Untuk memahami lebih detil mengenai Tinidazol, seperti opverdosis, penyimpanan, cara kerja Tinidazol, interaksi dengan obat lain serta dengan makanan berikut datanya [2,4]

PenyimpananTablet / bubuk :
→ Simpan di antara 20-25 ° C. 
→ Lindungi dari cahaya.
Cara KerjaDeskripsi: Tinidazol, turunan 5-nitroimidazol dengan tindakan antimikroba yang mirip dengan metronidazol, aktif melawan protozoa (misalnya 
Trichomonas vaginalis , Entamoeba histolytica dan 
Giardia lamblia ) dan bakteri anaerob obligat. Ini merusak untaian DNA atau menghambat sintesis DNA dalam mikroorganisme.
Farmakokinetik:
Absorpsi: Diserap dengan cepat dan hampir seluruhnya dari saluran GI. Makanan bisa menunda penyerapan. Waktu untuk konsentrasi plasma puncak: 2 jam.
Distribusi: Tersebar luas ke jaringan dan cairan tubuh. Melintasi plasenta dan sawar darah-otak; 
memasuki ASI. Volume distribusi: 50 L. Pengikatan protein plasma: 12%.
Metabolisme:Metabolisme hati terutama melalui isoenzim CYP3A4. Mengalami oksidasi, hidroksilasi dan konjugasi; diubah menjadi metabolit hidroksi aktif.
Ekskresi: Melalui urin (20-25%) sebagai obat yang tidak berubah dan metabolit dan feses (12%). 
Waktu paruh eliminasi plasma: 12-14 jam.
Interaksi Dengan Obat Lain→ Dapat memperkuat efek antikoagulan oral yang menghasilkan waktu protrombin yang berkepanjangan.
Interaksi Dengan Makanan→ Penggunaan bersama dg alkohol dpt menyebabkan reaksi seperti disulfiram (mis.
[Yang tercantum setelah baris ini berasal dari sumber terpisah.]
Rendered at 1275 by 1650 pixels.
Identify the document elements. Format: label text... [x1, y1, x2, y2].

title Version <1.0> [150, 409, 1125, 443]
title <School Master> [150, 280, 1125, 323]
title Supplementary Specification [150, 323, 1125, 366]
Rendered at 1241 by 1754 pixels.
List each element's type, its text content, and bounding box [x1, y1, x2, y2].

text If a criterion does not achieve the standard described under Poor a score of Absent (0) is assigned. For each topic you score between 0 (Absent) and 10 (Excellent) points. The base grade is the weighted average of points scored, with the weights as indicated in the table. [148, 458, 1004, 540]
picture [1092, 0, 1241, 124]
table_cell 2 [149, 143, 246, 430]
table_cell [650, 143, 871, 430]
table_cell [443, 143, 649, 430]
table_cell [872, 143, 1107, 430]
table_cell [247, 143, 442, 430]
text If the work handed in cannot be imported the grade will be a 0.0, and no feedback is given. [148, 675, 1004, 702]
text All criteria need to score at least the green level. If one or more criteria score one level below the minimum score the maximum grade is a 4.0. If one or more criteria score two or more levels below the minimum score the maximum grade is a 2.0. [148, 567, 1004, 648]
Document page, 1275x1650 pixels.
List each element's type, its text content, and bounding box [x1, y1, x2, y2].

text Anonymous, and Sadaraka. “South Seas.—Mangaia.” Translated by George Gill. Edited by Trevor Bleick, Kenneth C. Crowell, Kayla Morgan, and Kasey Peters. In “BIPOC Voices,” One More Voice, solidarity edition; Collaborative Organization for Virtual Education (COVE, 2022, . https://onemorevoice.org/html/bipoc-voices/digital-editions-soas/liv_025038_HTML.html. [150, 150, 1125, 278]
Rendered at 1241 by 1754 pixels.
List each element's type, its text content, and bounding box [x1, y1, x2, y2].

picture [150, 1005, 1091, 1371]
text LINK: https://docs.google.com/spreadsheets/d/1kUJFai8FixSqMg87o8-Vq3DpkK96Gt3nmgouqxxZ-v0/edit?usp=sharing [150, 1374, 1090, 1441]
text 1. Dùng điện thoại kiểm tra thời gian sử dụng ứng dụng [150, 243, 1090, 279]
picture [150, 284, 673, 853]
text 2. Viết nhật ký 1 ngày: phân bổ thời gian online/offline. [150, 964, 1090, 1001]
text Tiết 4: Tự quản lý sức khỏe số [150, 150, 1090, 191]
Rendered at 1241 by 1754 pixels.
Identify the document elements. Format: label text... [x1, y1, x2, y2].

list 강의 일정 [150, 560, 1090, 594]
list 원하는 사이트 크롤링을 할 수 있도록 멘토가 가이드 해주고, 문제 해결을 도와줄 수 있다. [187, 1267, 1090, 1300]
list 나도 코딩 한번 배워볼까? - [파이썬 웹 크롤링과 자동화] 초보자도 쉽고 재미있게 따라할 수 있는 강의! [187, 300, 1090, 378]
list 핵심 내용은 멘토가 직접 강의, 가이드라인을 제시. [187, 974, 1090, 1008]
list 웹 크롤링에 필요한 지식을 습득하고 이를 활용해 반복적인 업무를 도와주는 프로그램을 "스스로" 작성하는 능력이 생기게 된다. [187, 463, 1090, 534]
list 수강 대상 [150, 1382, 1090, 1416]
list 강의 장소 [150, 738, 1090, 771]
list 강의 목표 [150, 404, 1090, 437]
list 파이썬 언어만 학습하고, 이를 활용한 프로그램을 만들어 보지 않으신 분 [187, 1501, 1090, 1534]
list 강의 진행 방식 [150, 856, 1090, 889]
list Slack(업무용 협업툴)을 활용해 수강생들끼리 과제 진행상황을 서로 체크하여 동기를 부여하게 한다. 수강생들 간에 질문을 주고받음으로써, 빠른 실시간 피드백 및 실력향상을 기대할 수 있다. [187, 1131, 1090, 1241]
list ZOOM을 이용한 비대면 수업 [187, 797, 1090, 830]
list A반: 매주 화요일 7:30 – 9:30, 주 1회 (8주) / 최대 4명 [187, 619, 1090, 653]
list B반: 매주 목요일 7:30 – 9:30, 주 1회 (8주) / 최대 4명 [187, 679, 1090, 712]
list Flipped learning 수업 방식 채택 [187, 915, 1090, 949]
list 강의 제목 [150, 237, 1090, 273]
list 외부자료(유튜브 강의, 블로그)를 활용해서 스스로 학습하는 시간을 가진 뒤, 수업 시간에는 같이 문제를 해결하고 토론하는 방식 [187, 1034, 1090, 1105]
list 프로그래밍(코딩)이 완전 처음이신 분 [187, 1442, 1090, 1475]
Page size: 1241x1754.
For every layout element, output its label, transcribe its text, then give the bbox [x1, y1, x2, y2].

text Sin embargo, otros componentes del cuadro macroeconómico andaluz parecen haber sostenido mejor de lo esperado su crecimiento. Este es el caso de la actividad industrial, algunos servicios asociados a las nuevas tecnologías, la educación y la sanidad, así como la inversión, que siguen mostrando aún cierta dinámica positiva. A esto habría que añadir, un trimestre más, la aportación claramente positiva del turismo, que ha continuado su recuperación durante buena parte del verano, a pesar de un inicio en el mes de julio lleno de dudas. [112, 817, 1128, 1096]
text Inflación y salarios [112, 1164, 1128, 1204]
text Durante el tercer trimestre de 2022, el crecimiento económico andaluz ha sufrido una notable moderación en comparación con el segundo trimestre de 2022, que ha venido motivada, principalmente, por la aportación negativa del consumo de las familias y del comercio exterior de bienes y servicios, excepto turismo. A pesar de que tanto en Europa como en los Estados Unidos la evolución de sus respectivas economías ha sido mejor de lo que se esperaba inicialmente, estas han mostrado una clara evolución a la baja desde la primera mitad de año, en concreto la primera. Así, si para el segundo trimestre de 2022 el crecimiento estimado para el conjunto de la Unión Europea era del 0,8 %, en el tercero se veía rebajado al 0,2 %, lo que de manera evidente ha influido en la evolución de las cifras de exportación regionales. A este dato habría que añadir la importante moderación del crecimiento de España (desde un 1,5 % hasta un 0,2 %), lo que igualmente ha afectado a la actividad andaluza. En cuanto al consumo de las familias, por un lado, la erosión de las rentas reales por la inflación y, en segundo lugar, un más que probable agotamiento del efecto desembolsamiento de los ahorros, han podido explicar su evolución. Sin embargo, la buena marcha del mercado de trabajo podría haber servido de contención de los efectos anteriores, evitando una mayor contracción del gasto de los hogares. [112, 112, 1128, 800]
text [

Kemerahan, kram perut, muntah, takikardia). 
→ Makanan dapat menunda laju penyerapan..
Overdosis⇔ Gejala: Sariawan, infeksi jamur baru, bercak putih di mulut, perubahan keputihan, urine berwarna gelap.
Pengaruh Pada Hasil Lab.Dapat mengganggu tes AST, ALT, trigliserida, glukosa, dan LDH.

Pertanyaan Seputar Tinidazol

Tinidazole Obat Apa?

Tinidazole adalah obat yang digunakan untuk mengobati beberapa tipe infeksi vagina tertentu (bacterial vaginosis, trichomoniasis).[3]

Bagaimana cara penggunaan tinidazole?

Gunakan seperti yang ditentukan oleh dokter Anda. 
Jangan mengambil dalam jumlah yang lebih besar atau lebih kecil atau lebih lama dari yang direkomendasikan. 
Ikuti petunjuk pada label resep Anda.[3]

Apa yang harus saya hindari saat mengonsumsi tinidazole?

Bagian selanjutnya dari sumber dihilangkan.